*Information supplied*.
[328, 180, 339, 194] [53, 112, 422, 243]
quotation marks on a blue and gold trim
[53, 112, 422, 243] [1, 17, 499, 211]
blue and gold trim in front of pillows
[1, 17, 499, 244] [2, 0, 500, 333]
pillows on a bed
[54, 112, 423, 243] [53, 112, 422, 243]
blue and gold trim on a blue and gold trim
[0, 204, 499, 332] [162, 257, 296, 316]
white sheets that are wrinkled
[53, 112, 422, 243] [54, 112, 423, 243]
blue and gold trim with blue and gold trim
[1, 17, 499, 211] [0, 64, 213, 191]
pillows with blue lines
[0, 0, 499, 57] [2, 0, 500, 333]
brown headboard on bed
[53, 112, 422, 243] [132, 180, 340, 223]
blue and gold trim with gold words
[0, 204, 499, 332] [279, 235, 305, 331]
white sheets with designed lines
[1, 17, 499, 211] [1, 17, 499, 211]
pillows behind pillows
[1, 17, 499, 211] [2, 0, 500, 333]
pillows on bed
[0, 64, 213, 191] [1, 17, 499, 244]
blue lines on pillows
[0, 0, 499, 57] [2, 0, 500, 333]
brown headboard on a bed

--

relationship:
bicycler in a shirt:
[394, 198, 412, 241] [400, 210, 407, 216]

==

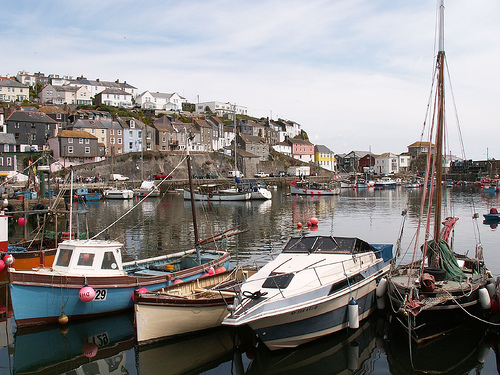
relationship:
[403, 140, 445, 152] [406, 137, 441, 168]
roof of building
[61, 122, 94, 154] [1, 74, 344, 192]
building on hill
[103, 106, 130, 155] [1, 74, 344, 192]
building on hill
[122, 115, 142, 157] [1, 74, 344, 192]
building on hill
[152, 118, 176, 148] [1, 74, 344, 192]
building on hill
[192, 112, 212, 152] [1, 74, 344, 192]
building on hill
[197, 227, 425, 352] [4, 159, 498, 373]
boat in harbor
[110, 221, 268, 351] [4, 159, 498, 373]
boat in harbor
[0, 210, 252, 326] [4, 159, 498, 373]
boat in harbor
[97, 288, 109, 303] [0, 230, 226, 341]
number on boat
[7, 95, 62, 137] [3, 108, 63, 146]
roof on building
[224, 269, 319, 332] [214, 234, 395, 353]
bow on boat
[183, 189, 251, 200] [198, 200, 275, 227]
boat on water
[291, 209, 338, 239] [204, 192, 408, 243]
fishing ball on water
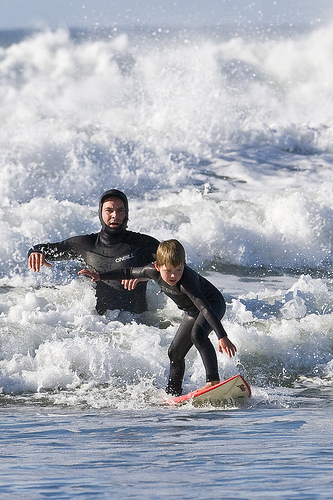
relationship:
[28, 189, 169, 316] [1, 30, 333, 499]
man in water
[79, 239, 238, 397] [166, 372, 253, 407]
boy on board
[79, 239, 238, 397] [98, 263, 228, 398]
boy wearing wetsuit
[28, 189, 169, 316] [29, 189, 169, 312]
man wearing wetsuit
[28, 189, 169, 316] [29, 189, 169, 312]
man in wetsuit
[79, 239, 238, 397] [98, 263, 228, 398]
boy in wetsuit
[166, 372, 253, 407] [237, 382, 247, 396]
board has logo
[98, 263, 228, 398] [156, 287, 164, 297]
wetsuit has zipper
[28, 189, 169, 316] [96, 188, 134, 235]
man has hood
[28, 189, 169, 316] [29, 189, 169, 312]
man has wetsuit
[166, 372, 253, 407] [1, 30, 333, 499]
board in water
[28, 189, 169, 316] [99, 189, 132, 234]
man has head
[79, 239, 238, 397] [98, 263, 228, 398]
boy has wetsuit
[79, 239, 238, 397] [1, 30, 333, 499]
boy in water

*Request*.
Could you copy the records from the line containing "[291, 209, 338, 239] [204, 192, 408, 243]" through the line containing "man in wetsuit", both of those lines included, without putting any pictures in your answer?

*Finished task*.
[291, 209, 338, 239] [204, 192, 408, 243]
fishing ball on water
relationship:
[28, 189, 169, 316] [1, 30, 333, 499]
man in water
[79, 239, 238, 397] [166, 372, 253, 407]
boy on board
[79, 239, 238, 397] [98, 263, 228, 398]
boy wearing wetsuit
[28, 189, 169, 316] [29, 189, 169, 312]
man wearing wetsuit
[28, 189, 169, 316] [29, 189, 169, 312]
man in wetsuit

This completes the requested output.